WORK TO BE COMPLETED:
Go through the entries that follow and count every line with the string "January". Reply with the number only.

GIVEN RECORDS:
# # #

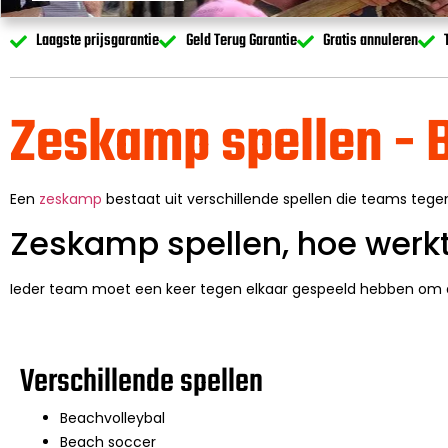
Laagste prijsgarantie
Geld Terug Garantie
Gratis annuleren
Zeskamp spellen -
Een
zeskamp
bestaat uit verschillende spellen die teams tegen
Zeskamp spellen, hoe werkt
Ieder team moet een keer tegen elkaar gespeeld hebben om a
Verschillende spellen
Beachvolleybal
Beach soccer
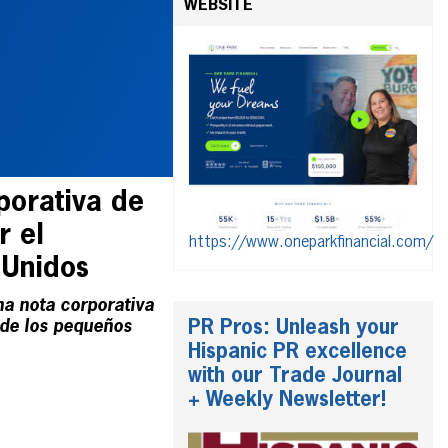
WEBSITE
porativa de
r el
https://www.oneparkfinancial.com/
 Unidos
na nota corporativa
 de los pequeños
PR Pros: Unleash your
Hispanic PR excellence
with our Trade Journal
+ Weekly Newsletter!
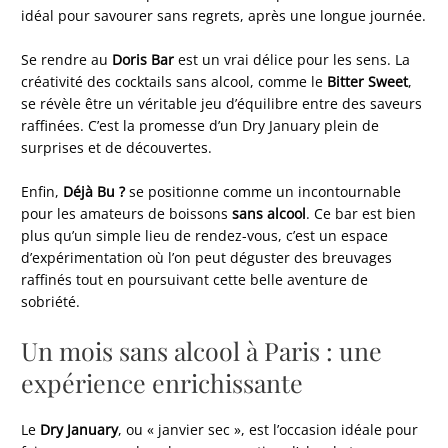
idéal pour savourer sans regrets, après une longue journée.
Se rendre au
Doris Bar
est un vrai délice pour les sens. La
créativité des cocktails sans alcool, comme le
Bitter Sweet
,
se révèle être un véritable jeu d’équilibre entre des saveurs
raffinées. C’est la promesse d’un Dry January plein de
surprises et de découvertes.
Enfin,
Déjà Bu ?
se positionne comme un incontournable
pour les amateurs de boissons
sans alcool
. Ce bar est bien
plus qu’un simple lieu de rendez-vous, c’est un espace
d’expérimentation où l’on peut déguster des breuvages
raffinés tout en poursuivant cette belle aventure de
sobriété.
Un mois sans alcool à Paris : une
expérience enrichissante
Le
Dry January
, ou « janvier sec », est l’occasion idéale pour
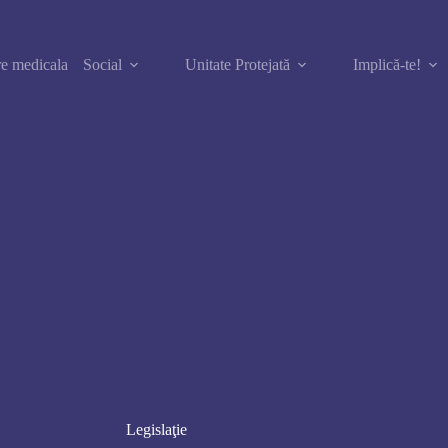
e medicala
Social
Unitate Protejată
Implică-te!
Legislaţie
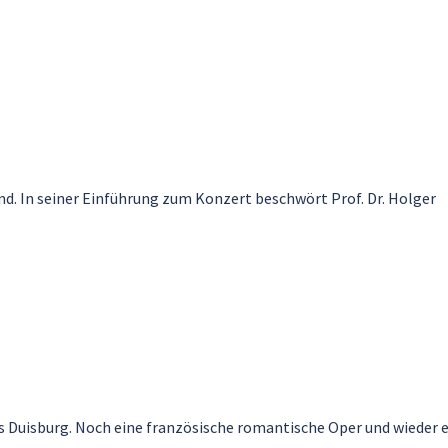
d. In seiner Einführung zum Konzert beschwört Prof. Dr. Holger
 Duisburg. Noch eine französische romantische Oper und wieder 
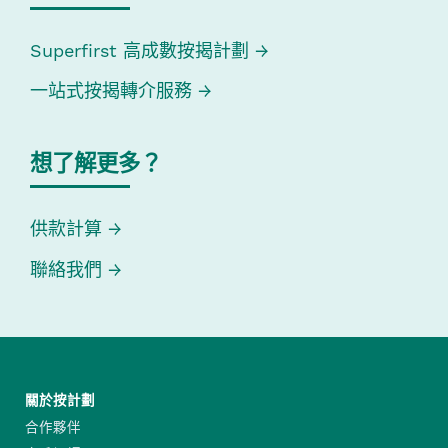
Superfirst 高成數按揭計劃
一站式按揭轉介服務
想了解更多？
供款計算
聯絡我們
關於按計劃
合作夥伴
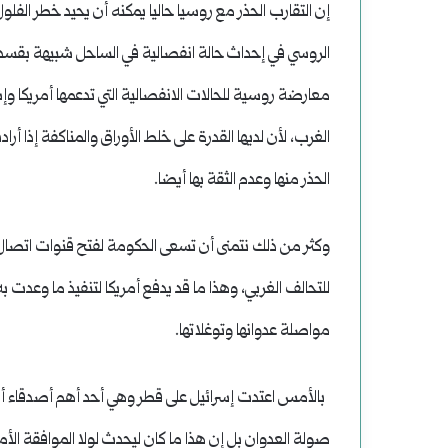
إن التقارب الحذر مع روسيا حاليا يمكنه أن يحيد خطر الفل
الروسي في إحداث حالة انفصالية في الساحل شبيهة بقسد
معارضة روسية للحالات الانفصالية التي تدعمها أمريكا وإسر
الغرب، لأن لديها القدرة على خلط الأوراق والمناكفة إذا
الحذر منها وعدم الثقة بها أيضا.
وكثر من ذلك نتمنى أن تسعى الحكومة لفتح قنوات اتصال مع 
للتحالف الغربي، وهذا ما قد يدفع أمريكا لتنفيذ ما وعدت 
مواصلة عدوانها وتوغلاتها.
بالأمس اعتدت إسرائيل على قطر وهي أحد أهم أصدقاء أمريكا
صولة العدوان بل إن هذا ما كان ليحدث لولا الموافقة الأم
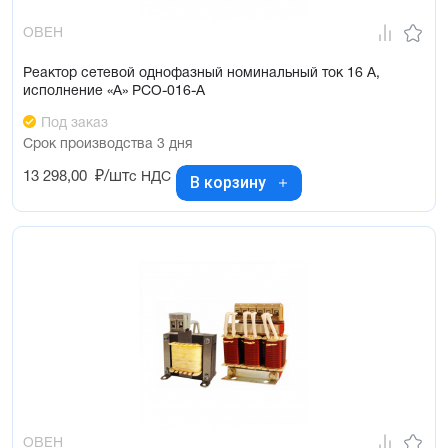
ОВЕН
Реактор сетевой однофазный номинальный ток 16 А,
исполнение «А» РСО-016-А
Под заказ
Срок производства 3 дня
13 298,00
₽/шт
с НДС
В корзину
ОВЕН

# # #

SOLUTION:
2